MONTRÉAL – Plus de 1000 Algériens de Montréal sont descendus dans les rues de la métropole samedi pour souligner le premier anniversaire du large mouvement de contestation dans leur pays d’origine.

C’était en février 2019. Le président Abdelaziz Bouteflika, octogénaire à la santé chancelante au pouvoir depuis 1999, venait d’annoncer qu’il allait solliciter un cinquième mandat. Pour le peuple algérien, ça aura été la goutte qui a fait déborder le vase. Dans les jours qui allaient suivre, le pays allait être le théâtre de manifestations monstres en opposition au régime.

Depuis, la «révolution du sourire» – surnommée ainsi parce que la contestation est toujours restée pacifique – a mené au départ de Bouteflika, puis à l’élection – contestée – d’un nouveau président. Or, la grogne persiste.

«Il y a encore des détenus en prison parce qu’ils ont dit leur opinion. On a des militaires qui veulent instaurer leur pouvoir. On n’a pas un système qui vit pour le peuple, on a un peuple qui vit encore pour son système», a dénoncé Ahmed Helali, qui, chaque fin de semaine depuis un an, se réunit avec d’autres membres de la communauté, en soutien aux manifestants en Algérie.

Il est prêt à garder cette habitude encore pendant plusieurs années, jusqu’à tant que de réelles élections libres soient organisées dans son pays natal.

Un rôle à jouer

À des milliers de kilomètres de l’agitation des rues d’Alger et d’Oran, la diaspora algérienne de Montréal a tout de même un rôle à jouer pour la suite des choses, assure Jihed Halimi, qui manifeste lui aussi tous les samedis devant le consulat d’Algérie, à Montréal.

«C’est une manière de remonter le moral, mais aussi de faire profiter de notre expérience québécoise pour montrer comment l’Algérie peut évoluer.
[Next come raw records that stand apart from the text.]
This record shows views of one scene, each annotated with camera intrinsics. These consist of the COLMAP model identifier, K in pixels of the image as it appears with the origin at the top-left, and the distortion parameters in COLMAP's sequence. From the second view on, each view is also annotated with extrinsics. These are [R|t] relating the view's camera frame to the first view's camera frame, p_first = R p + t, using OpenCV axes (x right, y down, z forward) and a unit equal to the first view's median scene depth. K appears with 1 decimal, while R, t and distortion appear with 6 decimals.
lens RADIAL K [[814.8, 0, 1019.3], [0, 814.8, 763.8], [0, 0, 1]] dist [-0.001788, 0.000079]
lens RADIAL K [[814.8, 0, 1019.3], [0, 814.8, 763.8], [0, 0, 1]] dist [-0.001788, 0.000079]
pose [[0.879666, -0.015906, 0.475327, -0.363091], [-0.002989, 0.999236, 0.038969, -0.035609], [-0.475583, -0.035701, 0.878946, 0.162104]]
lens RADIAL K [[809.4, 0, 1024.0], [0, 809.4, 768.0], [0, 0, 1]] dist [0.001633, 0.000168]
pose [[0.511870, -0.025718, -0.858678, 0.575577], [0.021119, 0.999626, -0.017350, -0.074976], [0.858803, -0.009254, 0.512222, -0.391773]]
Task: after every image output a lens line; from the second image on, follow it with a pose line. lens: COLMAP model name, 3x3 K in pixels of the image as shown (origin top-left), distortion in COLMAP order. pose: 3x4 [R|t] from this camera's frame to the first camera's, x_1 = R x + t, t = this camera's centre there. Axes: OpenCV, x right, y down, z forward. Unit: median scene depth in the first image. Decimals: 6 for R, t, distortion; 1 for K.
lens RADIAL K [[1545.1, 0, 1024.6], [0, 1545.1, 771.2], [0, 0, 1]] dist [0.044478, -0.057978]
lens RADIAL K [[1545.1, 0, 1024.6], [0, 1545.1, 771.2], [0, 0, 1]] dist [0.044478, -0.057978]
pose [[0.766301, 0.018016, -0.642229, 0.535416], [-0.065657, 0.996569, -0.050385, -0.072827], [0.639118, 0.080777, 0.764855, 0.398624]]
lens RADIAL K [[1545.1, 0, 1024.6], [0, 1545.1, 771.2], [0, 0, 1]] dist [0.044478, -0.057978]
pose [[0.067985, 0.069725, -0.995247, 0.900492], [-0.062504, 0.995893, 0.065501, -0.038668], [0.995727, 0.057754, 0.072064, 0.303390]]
Le Québec des années 50 n’est pas différent de l’Algérie d’aujourd’hui: les élections sont truquées, la religion contrôle tout et les femmes ont peu de droits», a-t-il expliqué.

Un mouvement qui reste uni

La situation des femmes en Algérie, c’est entre autres ce qui a poussé Aicha Boudraa à mettre entre parenthèses l’étude pour ses examens de génie, samedi, pour venir manifester.

Contrairement à la révolution de 1979 en Iran ou au printemps arabe en Égypte, elle ne craint pas que la révolte populaire soit récupérée par la mouvance islamiste, qui demeure importante en Algérie, même après la guerre civile des années 90.

«Le régime nous fait continuellement peur avec ça, en nous disant qu’on pourrait resombrer dans les heures les plus sombres de notre histoire, mais aujourd’hui on prouve qu’on est un peuple qui est assez mature politiquement pour assumer ses responsabilités», a soutenu Aicha Boudraa, portant fièrement le drapeau algérien sur elle.

Samedi à Montréal, le drapeau vert et blanc orné du croissant rouge flottait aux côtés de celui de la minorité berbère, une scène impensable en Algérie où cet emblème a été interdit par le régime lors des manifestations.